No party has a monopoly on whack jobs, but former speaker of the House John Boehner makes a persuasive case that many of his fellow Republicans are working overtime to corner the market.
One of the more disturbing – though not at all surprising – revelations in his recent memoir was that the 1998 impeachment of president Bill Clinton was unwarranted. But Boehner felt bullied into going along because House majority whip Tom DeLay convinced him that it would “win us all these House seats” in the next election.
GOP enthusiasm for removing a Democrat for lying about adultery did not extend to Republicans like then-speaker Newt Gingrich, who later confessed to cheating on both of his first two wives. DeLay’s strategy backfired and Democrats actually picked up five more seats, Boehner wrote. DeLay later resigned in a campaign finance scandal.
When far more serious charges of sexual misconduct – including rape – were made by more than 20 women against former president Donald Trump, Republicans seemingly couldn’t care less. Their silence in the current investigation of Florida Rep. Matt Gaetz – begun by the Trump Justice Department – should be alarming. Only one of his GOP colleagues, a party outlier, Adam Kinzinger, has publicly called for his resignation. You don’t need to be clairvoyant to know that had much-lesser charges been aimed at a Democrat, such as the controversy-entangled New York Gov. Andrew Cuomo, the outrage and demands for resignation would be at a fever pitch as, indeed, they have been.
Boehner left Congress before Trump was elected. They played golf and spoke at times, but by 2018 Boehner was saying, “There is no Republican Party. There’s a Trump party.”
Today he accuses Trump of pushing a “bullshit” lie “without any evidence” that the 2020 election was stolen. He also said Trump had incited the “bloody insurrection” on January 6 “for nothing more than selfish reasons.” It might have meant something had he said it earlier, but waiting until his book came out, ala former Trump national security advisor John Bolton, it has a bit of an odor.
Why didn’t he say such things when they could have made a difference, when he was at the peak of his power, instead of letting the Tea Party “whack jobs” and “insurrectionists” take over the asylum?
HE CONFESSES that the Tea Partiers controlled him rather than the other way around, as should be done. That’s his excuse. “They didn’t want legislative victories. They wanted wedge issues and conspiracies and crusades.” He comes across as weak, unlike the present speaker, Nancy Pelosi, whom he characterized as ruthless and formidable.
Don’t get the impression Boehner was a neutral observer. He was one of Gingrich’s faithful lieutenants who, in the words of historian Julian Zelizer, “promoted a dangerous style of smash-mouth partisanship that ignored traditional norms of governance.”

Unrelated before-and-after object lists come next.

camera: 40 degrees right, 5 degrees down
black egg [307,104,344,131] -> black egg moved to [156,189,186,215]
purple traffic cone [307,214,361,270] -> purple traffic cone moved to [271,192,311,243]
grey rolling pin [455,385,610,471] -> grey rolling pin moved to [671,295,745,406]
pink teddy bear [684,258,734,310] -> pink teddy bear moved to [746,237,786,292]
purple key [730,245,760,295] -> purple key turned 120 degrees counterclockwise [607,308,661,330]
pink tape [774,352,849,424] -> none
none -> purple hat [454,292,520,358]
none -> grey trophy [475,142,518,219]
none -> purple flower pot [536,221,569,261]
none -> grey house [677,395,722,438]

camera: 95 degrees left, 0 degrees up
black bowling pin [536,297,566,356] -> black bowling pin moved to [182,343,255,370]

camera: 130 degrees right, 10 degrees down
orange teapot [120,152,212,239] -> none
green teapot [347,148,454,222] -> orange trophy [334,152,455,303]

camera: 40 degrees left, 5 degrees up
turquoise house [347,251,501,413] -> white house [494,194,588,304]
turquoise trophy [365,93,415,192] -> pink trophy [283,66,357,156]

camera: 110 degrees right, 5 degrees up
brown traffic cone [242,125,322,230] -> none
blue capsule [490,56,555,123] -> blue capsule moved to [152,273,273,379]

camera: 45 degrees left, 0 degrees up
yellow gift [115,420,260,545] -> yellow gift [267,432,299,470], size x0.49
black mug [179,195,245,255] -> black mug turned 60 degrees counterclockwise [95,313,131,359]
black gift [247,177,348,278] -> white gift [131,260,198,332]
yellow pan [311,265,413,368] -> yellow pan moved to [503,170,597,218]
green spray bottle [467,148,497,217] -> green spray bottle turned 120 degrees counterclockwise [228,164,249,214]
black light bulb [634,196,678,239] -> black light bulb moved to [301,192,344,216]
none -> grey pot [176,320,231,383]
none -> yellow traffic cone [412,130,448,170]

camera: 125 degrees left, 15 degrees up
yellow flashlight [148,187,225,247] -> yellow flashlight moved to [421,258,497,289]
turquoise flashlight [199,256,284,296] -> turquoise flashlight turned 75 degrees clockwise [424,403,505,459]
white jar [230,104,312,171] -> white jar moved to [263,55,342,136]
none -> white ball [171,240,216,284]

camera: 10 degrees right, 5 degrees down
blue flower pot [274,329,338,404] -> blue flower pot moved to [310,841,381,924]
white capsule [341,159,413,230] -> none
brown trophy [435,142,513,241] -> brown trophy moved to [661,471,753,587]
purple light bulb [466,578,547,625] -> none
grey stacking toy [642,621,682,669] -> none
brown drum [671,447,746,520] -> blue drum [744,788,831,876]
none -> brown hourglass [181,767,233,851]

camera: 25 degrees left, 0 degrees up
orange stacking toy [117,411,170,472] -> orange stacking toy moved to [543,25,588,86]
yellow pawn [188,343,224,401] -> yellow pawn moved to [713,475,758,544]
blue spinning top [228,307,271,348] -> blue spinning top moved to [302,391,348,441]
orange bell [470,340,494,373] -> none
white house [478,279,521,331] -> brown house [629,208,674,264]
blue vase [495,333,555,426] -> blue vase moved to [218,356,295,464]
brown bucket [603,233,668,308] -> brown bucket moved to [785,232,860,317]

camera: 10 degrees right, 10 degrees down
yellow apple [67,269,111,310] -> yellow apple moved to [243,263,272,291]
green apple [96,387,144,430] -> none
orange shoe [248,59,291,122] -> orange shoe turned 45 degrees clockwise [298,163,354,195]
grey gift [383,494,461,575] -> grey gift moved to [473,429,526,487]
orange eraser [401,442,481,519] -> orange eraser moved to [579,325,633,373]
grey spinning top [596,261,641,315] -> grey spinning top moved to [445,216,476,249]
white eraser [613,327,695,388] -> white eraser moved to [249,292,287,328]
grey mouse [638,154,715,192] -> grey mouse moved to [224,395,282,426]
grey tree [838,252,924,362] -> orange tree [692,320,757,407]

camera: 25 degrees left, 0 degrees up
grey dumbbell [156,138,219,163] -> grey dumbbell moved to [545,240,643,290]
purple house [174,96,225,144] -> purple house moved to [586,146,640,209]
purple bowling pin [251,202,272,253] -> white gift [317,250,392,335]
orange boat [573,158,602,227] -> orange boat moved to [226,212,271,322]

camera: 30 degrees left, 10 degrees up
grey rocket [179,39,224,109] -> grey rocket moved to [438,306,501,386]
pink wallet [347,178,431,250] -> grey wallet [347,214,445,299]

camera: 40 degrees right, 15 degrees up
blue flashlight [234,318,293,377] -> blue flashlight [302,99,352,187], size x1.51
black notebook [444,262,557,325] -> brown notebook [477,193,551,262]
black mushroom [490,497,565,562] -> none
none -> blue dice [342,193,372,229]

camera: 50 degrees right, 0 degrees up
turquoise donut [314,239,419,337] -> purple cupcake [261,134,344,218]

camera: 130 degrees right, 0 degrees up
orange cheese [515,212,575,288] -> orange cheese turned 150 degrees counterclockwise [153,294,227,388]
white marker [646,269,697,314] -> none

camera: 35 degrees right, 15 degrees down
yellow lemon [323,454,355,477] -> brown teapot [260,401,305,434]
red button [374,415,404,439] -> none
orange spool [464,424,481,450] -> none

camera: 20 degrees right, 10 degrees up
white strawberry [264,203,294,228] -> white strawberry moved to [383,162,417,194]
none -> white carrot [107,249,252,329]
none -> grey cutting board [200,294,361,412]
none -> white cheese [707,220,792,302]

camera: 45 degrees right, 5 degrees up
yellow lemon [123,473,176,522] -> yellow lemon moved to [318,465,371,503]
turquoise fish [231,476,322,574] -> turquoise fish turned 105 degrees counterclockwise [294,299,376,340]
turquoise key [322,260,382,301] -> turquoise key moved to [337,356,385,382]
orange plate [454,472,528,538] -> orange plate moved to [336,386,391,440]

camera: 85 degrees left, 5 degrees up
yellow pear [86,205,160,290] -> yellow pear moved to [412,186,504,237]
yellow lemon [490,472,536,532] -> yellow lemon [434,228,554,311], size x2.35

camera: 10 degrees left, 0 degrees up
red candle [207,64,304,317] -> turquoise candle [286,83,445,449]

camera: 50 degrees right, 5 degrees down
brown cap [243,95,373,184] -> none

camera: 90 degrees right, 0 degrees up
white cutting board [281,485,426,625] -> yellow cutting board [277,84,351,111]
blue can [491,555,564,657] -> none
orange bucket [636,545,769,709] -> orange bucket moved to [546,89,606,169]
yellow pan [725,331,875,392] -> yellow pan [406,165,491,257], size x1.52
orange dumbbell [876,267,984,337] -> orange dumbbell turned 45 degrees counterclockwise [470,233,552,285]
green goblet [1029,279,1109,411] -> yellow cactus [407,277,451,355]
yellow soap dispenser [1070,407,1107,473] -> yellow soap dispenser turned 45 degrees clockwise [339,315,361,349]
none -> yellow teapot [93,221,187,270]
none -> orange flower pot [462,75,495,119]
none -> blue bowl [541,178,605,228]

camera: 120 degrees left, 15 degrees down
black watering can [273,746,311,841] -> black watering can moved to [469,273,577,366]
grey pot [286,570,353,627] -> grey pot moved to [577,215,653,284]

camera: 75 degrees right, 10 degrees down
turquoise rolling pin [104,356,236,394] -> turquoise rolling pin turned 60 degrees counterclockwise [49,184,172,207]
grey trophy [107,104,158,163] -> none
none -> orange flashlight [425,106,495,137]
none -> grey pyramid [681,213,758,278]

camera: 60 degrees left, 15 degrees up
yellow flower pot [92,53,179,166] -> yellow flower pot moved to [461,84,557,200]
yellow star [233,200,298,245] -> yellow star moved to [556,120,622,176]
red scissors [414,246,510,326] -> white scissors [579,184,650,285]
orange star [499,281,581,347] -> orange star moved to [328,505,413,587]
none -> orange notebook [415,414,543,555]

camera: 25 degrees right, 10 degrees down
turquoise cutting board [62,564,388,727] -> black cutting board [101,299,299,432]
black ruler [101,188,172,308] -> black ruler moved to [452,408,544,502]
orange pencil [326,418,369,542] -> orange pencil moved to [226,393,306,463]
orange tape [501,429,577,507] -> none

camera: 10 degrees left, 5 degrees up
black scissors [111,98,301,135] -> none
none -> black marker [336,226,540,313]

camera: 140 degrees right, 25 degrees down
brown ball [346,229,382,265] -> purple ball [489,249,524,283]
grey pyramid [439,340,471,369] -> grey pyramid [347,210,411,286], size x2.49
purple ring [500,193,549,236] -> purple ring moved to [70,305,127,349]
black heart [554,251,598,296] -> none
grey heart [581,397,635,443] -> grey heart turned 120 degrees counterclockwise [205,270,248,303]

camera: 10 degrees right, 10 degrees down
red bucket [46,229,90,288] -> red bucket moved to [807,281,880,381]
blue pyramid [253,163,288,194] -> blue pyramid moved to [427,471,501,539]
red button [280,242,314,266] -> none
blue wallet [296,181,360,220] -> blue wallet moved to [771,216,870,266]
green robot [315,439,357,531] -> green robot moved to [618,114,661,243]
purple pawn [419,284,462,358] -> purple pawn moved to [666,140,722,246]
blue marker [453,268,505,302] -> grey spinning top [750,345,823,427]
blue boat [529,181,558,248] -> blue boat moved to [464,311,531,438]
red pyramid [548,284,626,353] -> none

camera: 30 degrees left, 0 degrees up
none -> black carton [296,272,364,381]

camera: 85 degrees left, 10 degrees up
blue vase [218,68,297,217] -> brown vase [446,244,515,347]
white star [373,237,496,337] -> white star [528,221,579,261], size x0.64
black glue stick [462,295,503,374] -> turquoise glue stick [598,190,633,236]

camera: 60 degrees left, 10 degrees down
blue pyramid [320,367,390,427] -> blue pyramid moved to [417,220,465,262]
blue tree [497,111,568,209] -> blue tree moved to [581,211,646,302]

Boehner admits today that partisanship, not reform, was the driving force as Republicans abandoned bipartisanship and civility in pursuit of power and “weaponized ethics rules” in the legislative process. Like Senate Republican leader Mitch McConnell, he reflexively opposed everything president Barack Obama proposed.
He was a leading player, but soon the beast that he helped create and feed got even hungrier, and the farther-right-wing Freedom Caucus that still dominates the House GOP drove him out in October 2015.
Neither he nor even Ronald Reagan could get elected in today’s Trump GOP, Boehner contends.
He called himself the “mayor” of “Crazytown,” which was “populated by jackasses and media hounds and some normal citizens.” In the former category, he reserved the top spot for Sen. Ted Cruz (“reckless asshole” and “Lucifer in the flesh”), Michele Bachmann (“lunatic”), Sarah Palin (“one of the chief crazies”), Trump (“volcanic temper”) and conservative talkers Sean Hannity, Mark Levin and Rush Limbaugh. These stood out but were not alone in the “chaos caucus” that he said was fueled by “fawning right-wing media and outrage-driven fundraising cash.”
“The legislative terrorism that I’d witnessed as speaker had now encouraged actual terrorism,” he said
Gallup polling reveals the GOP is shrinking, opening the largest gap between the two parties in nearly a decade, with 49% of US adults identifying with or leaning toward the Democratic Party compared to 40% for Republicans and their leaners. The GOP is a minority party that retains its grip on power not by public approval but by masterful gerrymandering and voter suppression.
Boehner’s book, On the House: A Washington Memoir, looks back on his 25 years in the House. It could be subtitled Confessions of an Enabler or Profiles in Cowardice. It raises some very important questions, starting with “What the hell took you so damn long to speak up?” Long after it is too late, he reveals what could and should have been done.